Software functionalities
2.2.
The simulation functionality of “scSpatialSIM” is handled largely through 5 functions from the creation of the SpatSimObj object to generating cell positivity from the probability surfaces:
- CreateSimulationObject(): Creates the S4 object that maintains information about the simulation scenario from the simulation window (“spatstat” object class owin), the number of simulations, and the probability surface layers with their respective parameters. Additionally, the number of cell types wanting to be simulated is stored here (one cell type for benchmarking clustering, or more than one for benchmarking colocalization)
- GenerateSpatialPattern(): Generates spatial point patterns using “spatstat” rpoispp(). This point pattern represents the underlying point pattern of the whole sample.

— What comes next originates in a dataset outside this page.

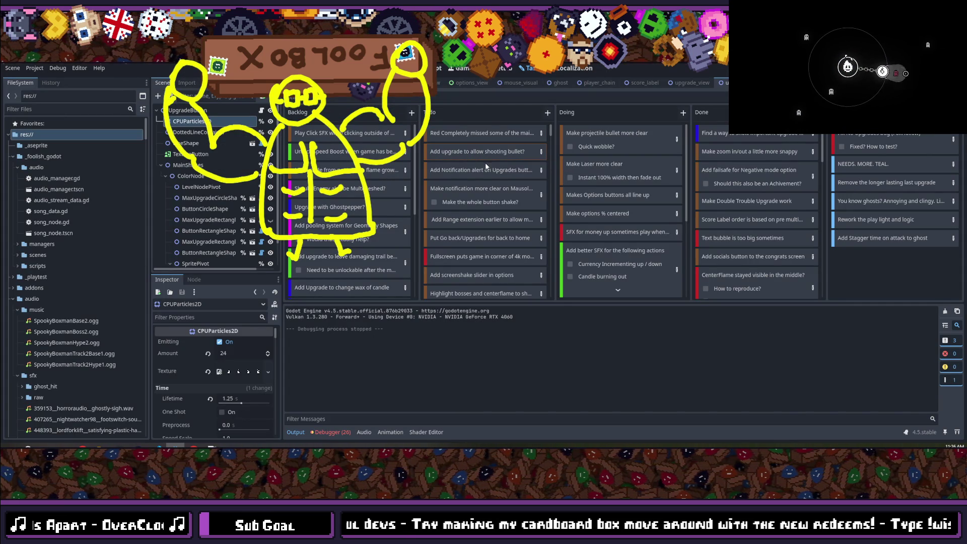
- Move the shooting-bullet and Upgrades-notification cards to the top of To do, then search for score_view
left_click_drag(473, 154, 479, 130)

- GenerateTissue(): Generates a probability surface based on input parameters for regions that will be “Tissue 1″, with areas of low probability being assigned “Tissue 2”.
- GenerateHoles(): Generates a probability surface based on input parameters for which points in the point pattern have a feature of ‘hole’ for evaluating spatial metrics ability to compensate for violations of stationarity.
- GenerateCellPositivity(): Generates probability surfaces based on input parameters and number of cell types set in the SpatSimObj. This results in cells being labelled as positive and negative. This function also allows for shifting of the probability surfaces between multiple cell types
Further, GenerateDistributions() can be used to generate distributions on positive and negative cells (i.e., protein abundance, gene expression, etc.) to assess power of spatial functions to pick up varying degrees in shifts spatially between cells types.
During the simulation process, there is the ability to calculate probabilities at differing spatial resolutions in functions used to calculate probability surfaces. If probabilities at the different resolutions are not initially calculated (desired if simulating many samples in a scenario), CalculateDensity() is able to calculate them at a later step for visualization. PlotSimulation() allows for plotting of these probabilities as a heatmap to visualize the probability surface used for cell assignments. It is also able to plot the whole core after cells have been assigned to the tissues, holes, and cell types. A basic point pattern is able to be visualized using the S3 plot method from ‘spatsat’ [16].
To provide the data in formats that are typical outputs from software suits like Indica Labs’ HALO and input formats for tools like “spatialTIME” or “spatstat”, we’ve included CreateSpatialList() that returns a list of data frames, one for each sample (each row a cell). Often these data frames are also summarized at the sample or image level, with each row containing number of cells and cell abundance for a sample, which can be calculated with SummariseSpatial().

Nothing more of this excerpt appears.